Start of RECORDS SHOWN
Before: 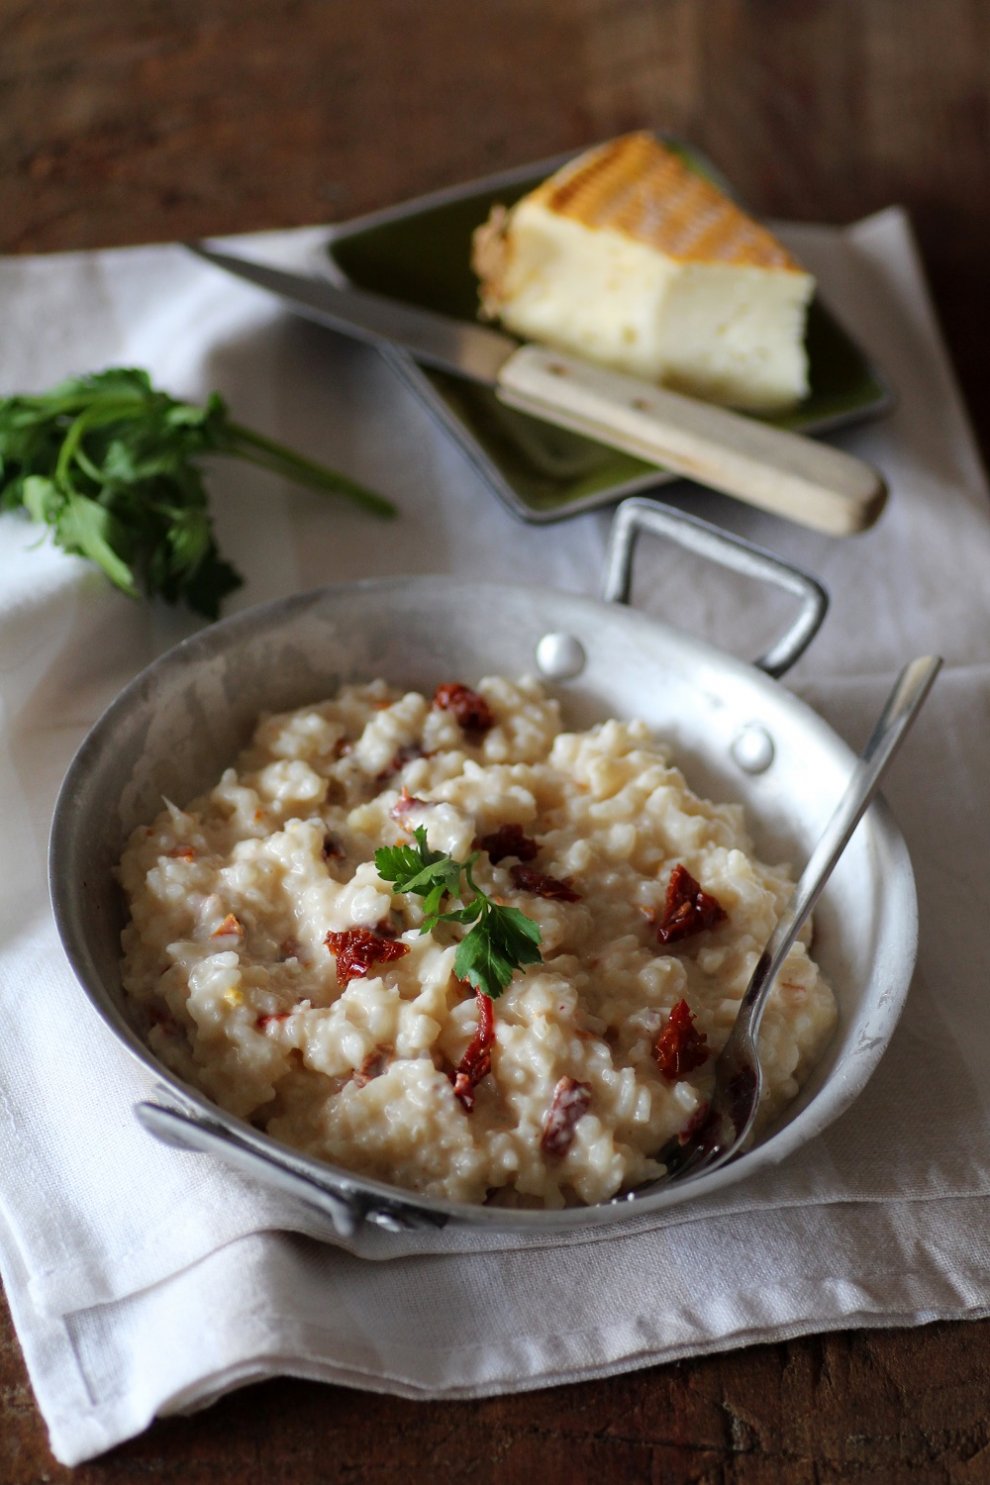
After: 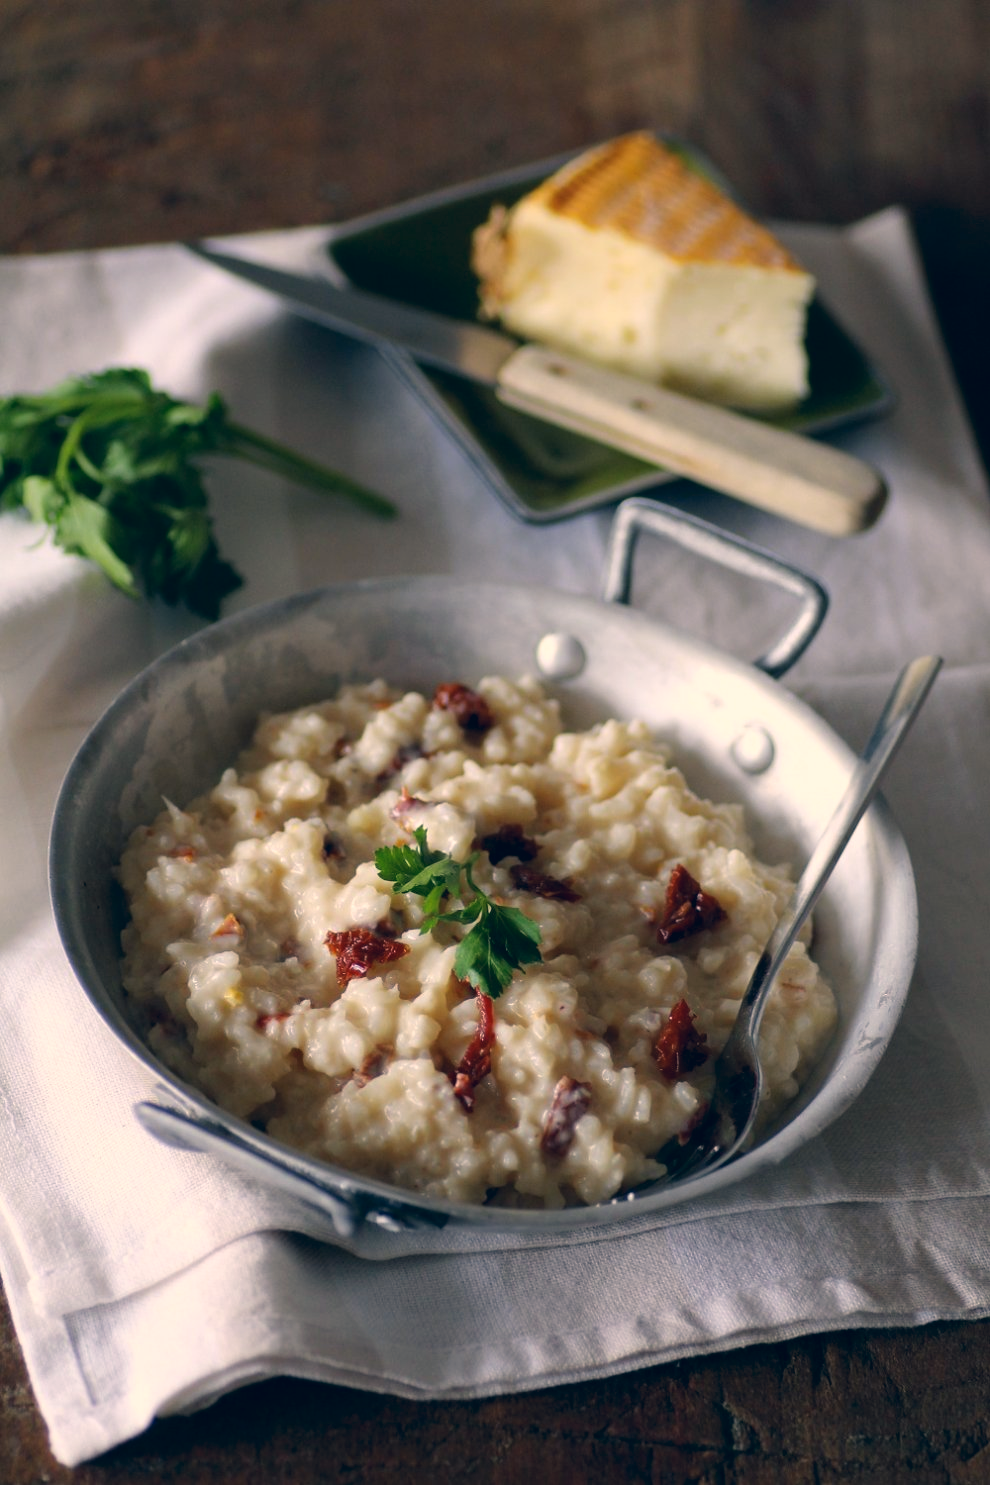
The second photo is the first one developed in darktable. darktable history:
color correction: highlights a* 10.29, highlights b* 14.71, shadows a* -9.97, shadows b* -15.04
color zones: curves: ch0 [(0, 0.5) (0.143, 0.5) (0.286, 0.5) (0.429, 0.5) (0.571, 0.5) (0.714, 0.476) (0.857, 0.5) (1, 0.5)]; ch2 [(0, 0.5) (0.143, 0.5) (0.286, 0.5) (0.429, 0.5) (0.571, 0.5) (0.714, 0.487) (0.857, 0.5) (1, 0.5)]
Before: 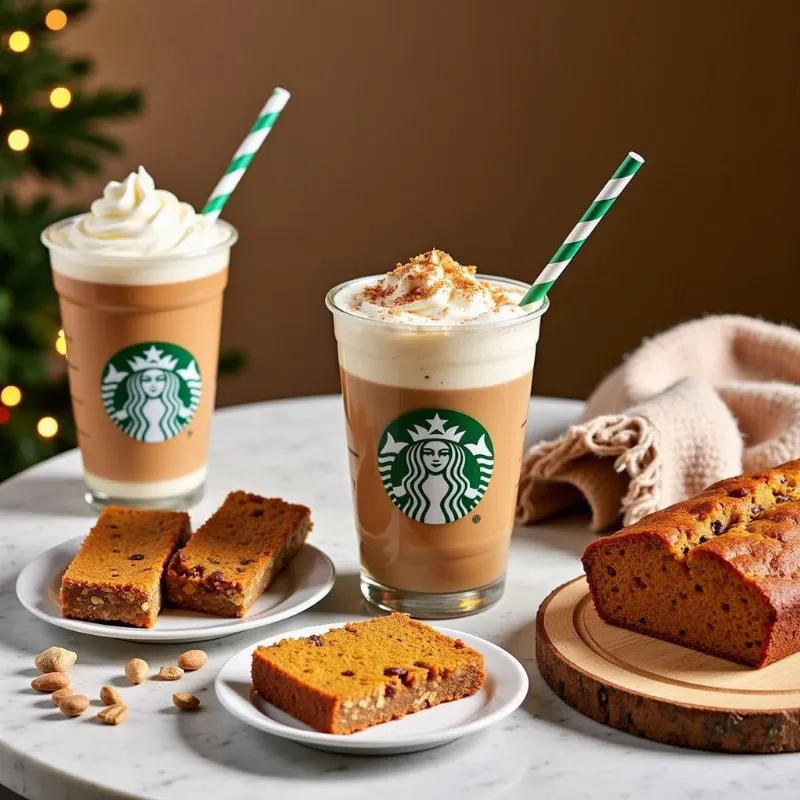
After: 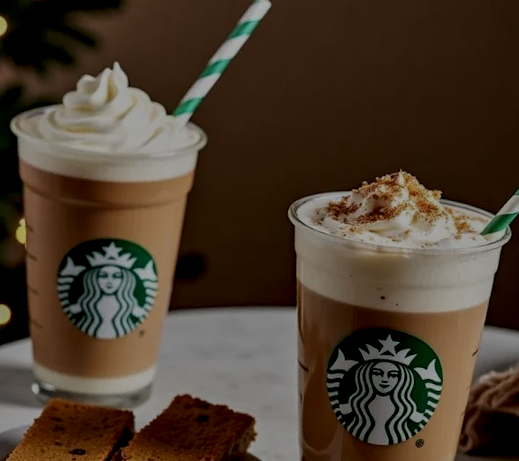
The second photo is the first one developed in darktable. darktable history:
End of RECORDS SHOWN
## [TASK PROMPT]
Copy the records above without the pictures, switching "developed" to "processed" and changing nothing else.

## [RESPONSE]
Before: 
After: 
The second photo is the first one processed in darktable. darktable history:
color correction: highlights a* 10.29, highlights b* 14.71, shadows a* -9.97, shadows b* -15.04
color zones: curves: ch0 [(0, 0.5) (0.143, 0.5) (0.286, 0.5) (0.429, 0.5) (0.571, 0.5) (0.714, 0.476) (0.857, 0.5) (1, 0.5)]; ch2 [(0, 0.5) (0.143, 0.5) (0.286, 0.5) (0.429, 0.5) (0.571, 0.5) (0.714, 0.487) (0.857, 0.5) (1, 0.5)]
Before: 
After: 
The second photo is the first one processed in darktable. darktable history:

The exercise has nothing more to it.